**TEXT:**
● ● ● ● ●

The Messenger (2010) is a brilliant 30-minute film about two men commanded to do an impossible, soul-destroying job. After that first 30 minutes, there is mixed up pile of melodrama and faux humor which discards the value of the work done at the outset.

That might be too extreme. As long as the film adheres to the specifics of casualty notification procedure, it retains a certain balance and tension between natural human inclinations and the protocol established, a protocol which has evidently proved effective in protecting family members and the persons serving in the notification unit. Yes, it's artificial, but it's proven to be safe.

Then apparently, someone said, "Well, let's see what happens when these experienced and loyal officers decide to toss out their training and discipline and act like any ordinary lunkhead." So one notifier strikes up a tentative romance with a widow (yecch!) and the other one falls off the wagon (after, evidently, many years on) and it all feels as though the scriptwriter was working away, getting the job done, then took a break, watched The Last Detail, and decided, "That's what we need--a lot of overcooked histrionic horse crap!"

One of the pleasures about stories about the military (this is especially true of the British military) is those moments when everyone involved knows that what is needed is the suppression of emotion and adherence to protocol. This fuels some of the best John Ford films, in which personal desire is sublimated to duty. The Messenger is indulgent in a way that seems like an outsider, a non-military person, imagining how they would act in this situation. Without any narrative destination, the movie walks around in a big circle, like a dog looking for a place to lie down, and goes to sleep.

There is no technique in the film to speak of. Long takes to let actors do their long, drawn-out thing. Other than letting the camera run there does not appear to be any awareness of the possibilities of film technique.

I don't want to sound callous. But officers value professionalism. And so do some filmmakers. But not the ones you see in this film.

Loneliness of the long distance killer

When did consciousness of the idea of film noir begin to affect filmmakers? There is a photo of Robert Aldrich in 1955 clutching a copy of Panorama du Film Noir, the first book-length work to address the subject. Certainly, Touch of Evil, made in 1958, seems self-consciously about its own style, but that may have more to do with Orson Welles than it does with noir.

The question comes somewhere in the 1960's--what is part of the original creative thrust of noir, and what is a self-conscious revival. And then one must separate the threads of which films are noir because that is the prevailing style of black-and-white crime films, and which films show evidence of having drunk the noir Kool-Aid. And I suppose if it's in color, such as Point Blank, it's neo-noir.

● ● ● ● ●

**SOURCE MATERIAL:**
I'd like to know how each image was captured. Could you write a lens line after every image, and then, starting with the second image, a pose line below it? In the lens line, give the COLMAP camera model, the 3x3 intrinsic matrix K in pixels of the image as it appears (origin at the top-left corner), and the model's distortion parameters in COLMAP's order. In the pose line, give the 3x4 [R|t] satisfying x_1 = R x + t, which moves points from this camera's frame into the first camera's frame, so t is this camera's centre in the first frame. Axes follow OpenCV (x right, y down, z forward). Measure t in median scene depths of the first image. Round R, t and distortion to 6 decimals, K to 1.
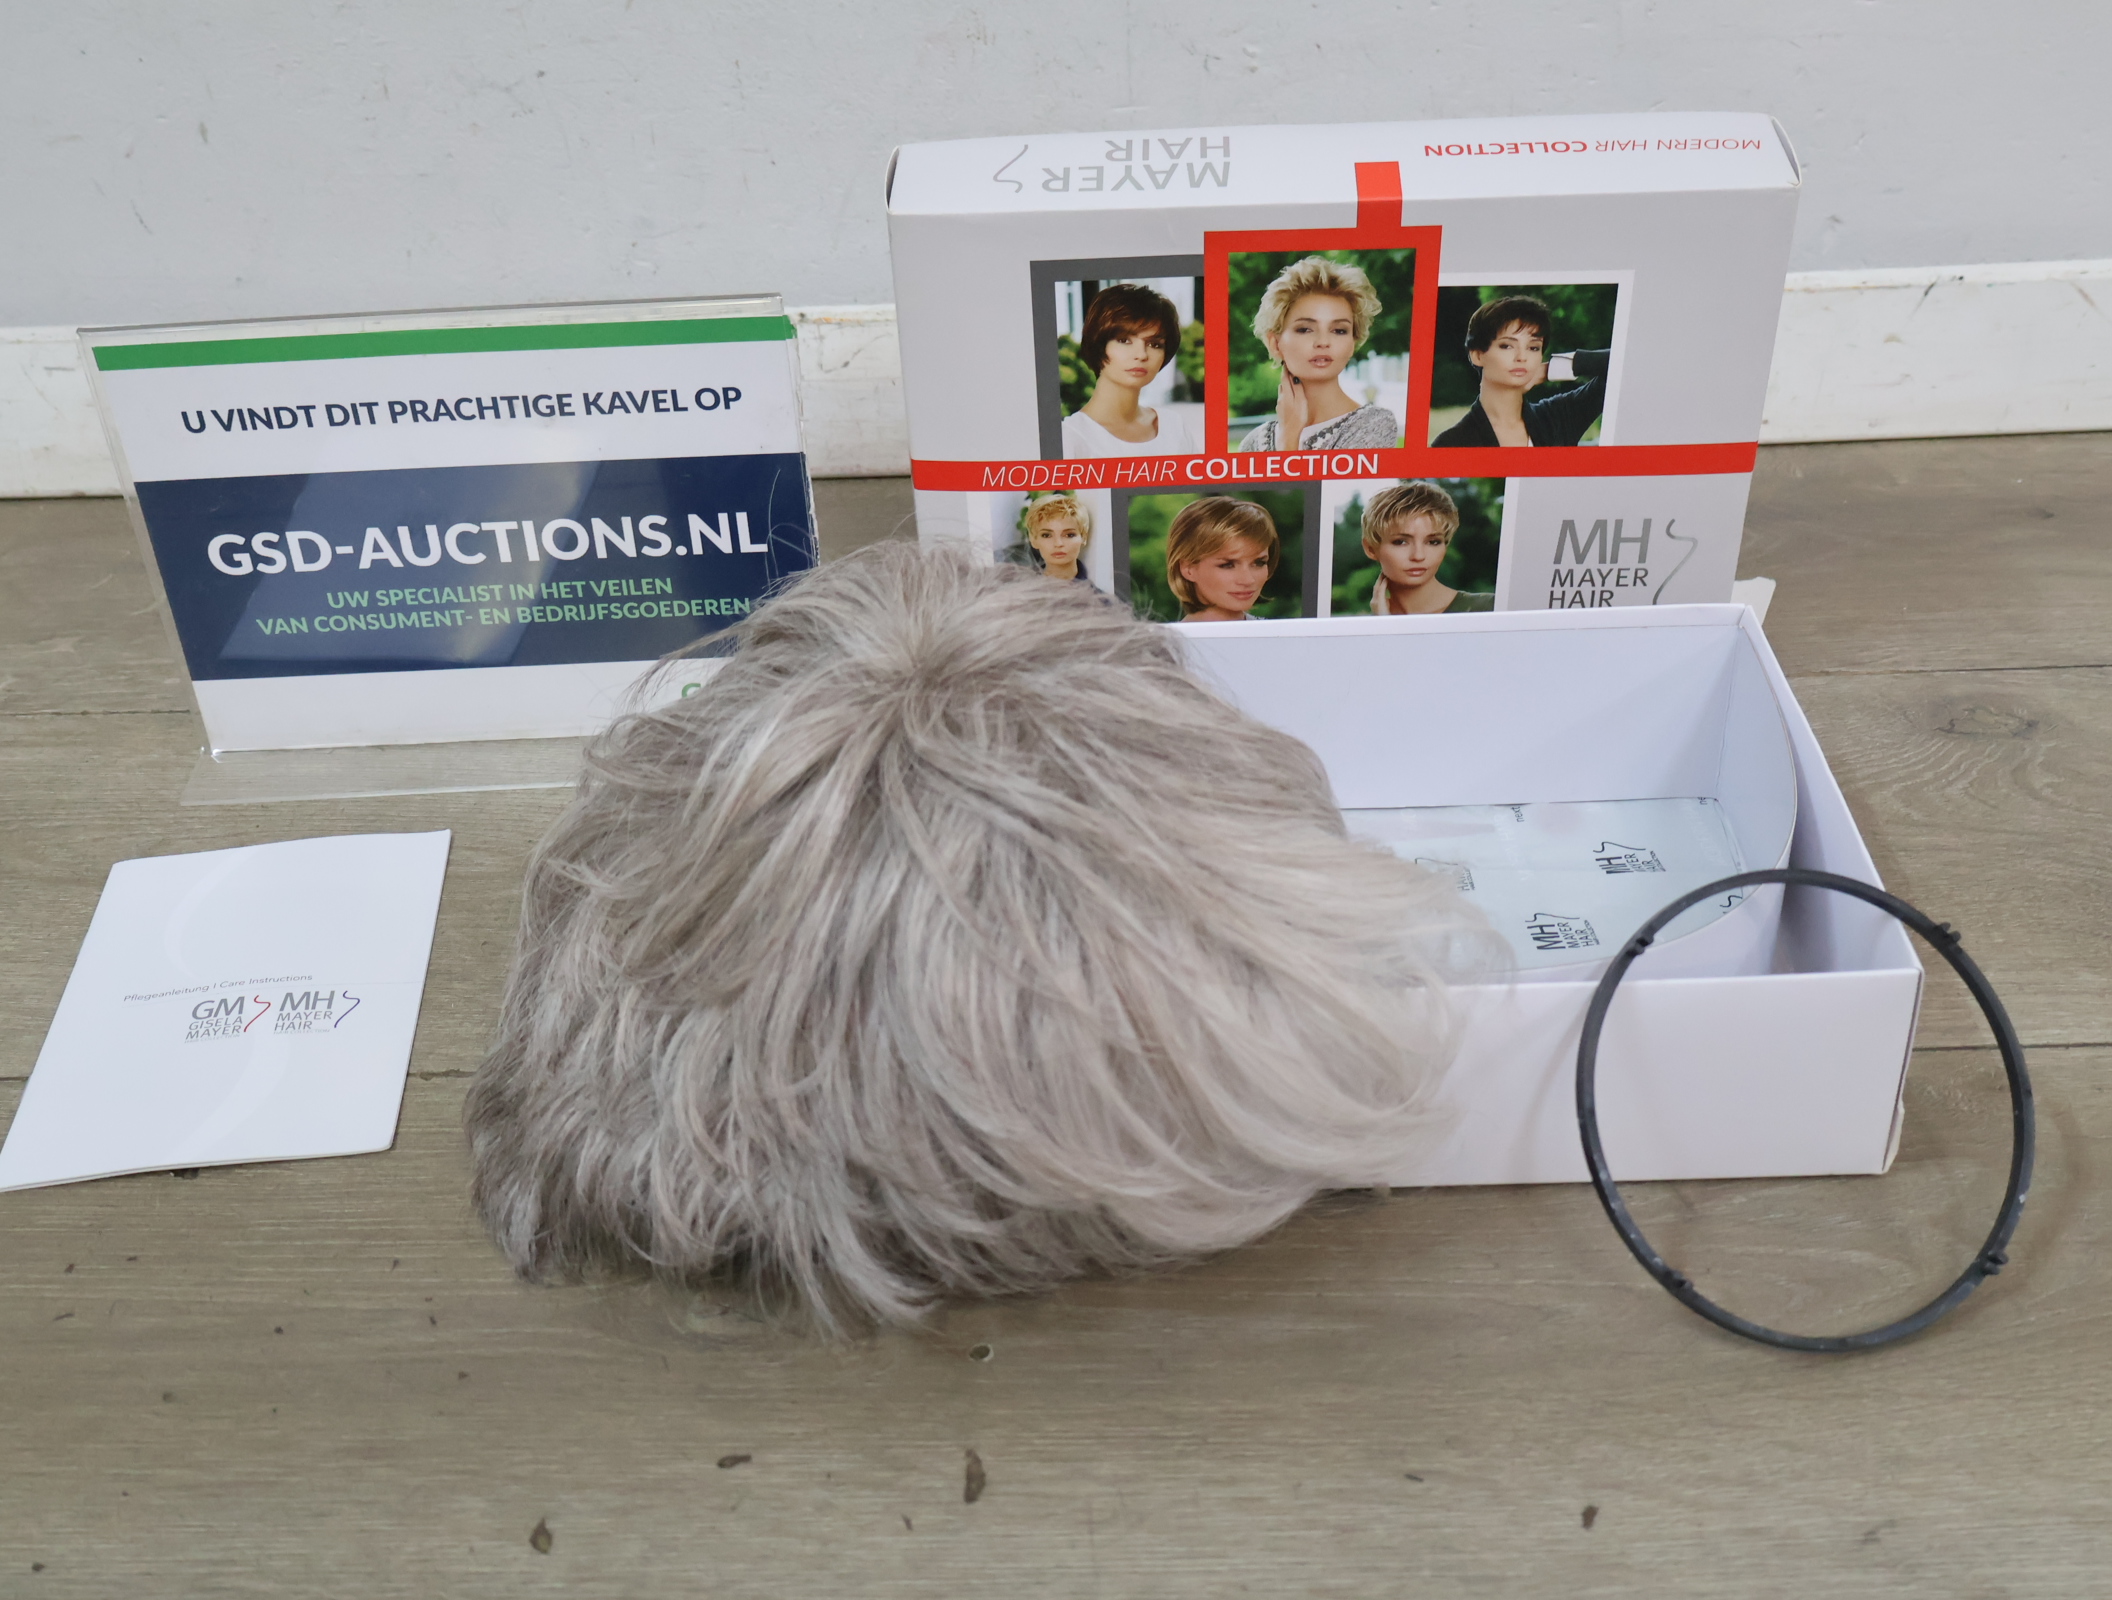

● ● ● ● ●

**APPLY WHAT YOU READ:**
- A) Summarize the film commentary in three sentences.
- B) Please pick up the film commentary right after its final sentence and keep writing.
The lines have no connection to the film commentary.

**WRITTEN ANSWERS:**
- A) The writer praises the first 30 minutes of The Messenger, while it keeps to casualty notification procedure, but says the rest turns into melodrama once one notifier starts a romance with a widow and the other falls off the wagon. The writer faults the film for an indulgence unlike military stories such as John Ford's, where personal desire is sublimated to duty, and for showing no awareness of film technique beyond long takes. A separate piece asks when the idea of film noir began to affect filmmakers and notes that from the 1960s it becomes hard to tell the original creative thrust of noir from a self-conscious revival.

- B)
Clearly actor-director Allen Baron, knew what kind of film he was making with Blast of Silence (1961): A cheap but competently professional crime film suitable to be a calling card in the feature film business. An independent film scene was developing in New York at the time, most famously culminating in the films of John Cassavetes and Shirley Clarke. The resulting films are mostly theatrical in origin (not based on plays, but using the personnel and techniques of theater, especially improvisation), self-conscious and relating to the edgier aspects of downtown New York life--jazz, interracial love, gangs, drug addiction.

Blast of Silence is not having any. In fact, Frank Bono (pronounced "bon-no") might like to be part of the downtown scene. He might like to be part of any scene. But he's from out-of-town, he's alone for the Christmas season, just here to execute a hit and split. Forget all those depressed hippies, Bono is the definition of alienated.

I haven't actually been hired to kill someone (yet), but I have been alone in a city for a number of days at a time, and the film captures the boredom and isolation of that situation. And when Bono does have the opportunity to reach out to someone else he fumbles it. Which makes his own death logically right. Zero minus zero, nothing lost, the universe is still in balance. Barron's non-acting suits this perfectly. (Peter Falk, originally cast, would have been terrible, too ingratiating, too needy. Barron is a cipher, albeit an unhappy one.) The overwritten second-person narration (reportedly by a blacklisted Waldo Salt) is irritating at first, but you learn to tune it out--I almost wish Criterion could issue a version of the film without it.

A great deal of the contemporary pleasure of this film is seeing the New York locations, the Village, 125th Street, Rockefeller Center as they looked in the very early 1960s--some recognizable, some not. Shooting quick and dirty on the streets of the city means you don't have to actually have a cinematographic style. Those brightly lit yet dingy streets give you a production design and a shooting style by themselves--foreground objects and low key lighting not necessary (as Sweet Smell of Success demonstrated). Although there is an awe-inspiring shot as Barron approaches us from a long perspective, tiny at first, then filling the frame (my guess is it's East 34th Street near that large diagonally-placed building that sits on the corner of 34th and Park.)

Barron doesn't seem to have a great psychological or sociological point. It's a simple tale, crisply told. The best-laid plans and all that. The points make themselves via the pictures. And this Blast of Silence might be the last pure blast of noir before self-consciousness sets in.

Friday, August 20, 2010

What? Apocalypse again?

As I write this post, the second sperm-donor-comedy is opening in theaters. (The Switch with Jennifer Aniston--don't look forward to a post about it.) The Book of Eli (2010) opened earlier this year as the second post-apocalyptic road movie, after The Road. Next to The Road's stripped-down elemental narrative of survival, The Book of Eli, with its action staging, dynamic protagonist and twist ending feels like Mad Max Goes to the Twilight Zone.

All of these films owe something to Sergio Leone, who took the vast and varied space of the American West, so dramatic and poetic in John Ford and turned into a blasted heath for an army of angry Lears to rail on. Strong, reticent heroes, reluctant to turn to violence until absolutely necessary, like Gary Cooper and Randolph Scott gave way to gun-toting sadistic psychopaths. For Washington and company, it's shoot first and ask questions later, strange for a character whose chief function in life is to safely transport a copy of the Bible. Sure, we had bible-thumping psychos before, most notably Robert Mitchum in Night of the Hunter. But he was the villain and an obvious hypocrite. Denzel is a sympathetic hero.

And what's with the religion thing? In a John Ford western, the church and the schoolhouse arrive with womenfolk, the end of the frontier, and the beginning of family life, stability, order. In Eli, the Bible introduces further mayhem, jealousy and covetousness.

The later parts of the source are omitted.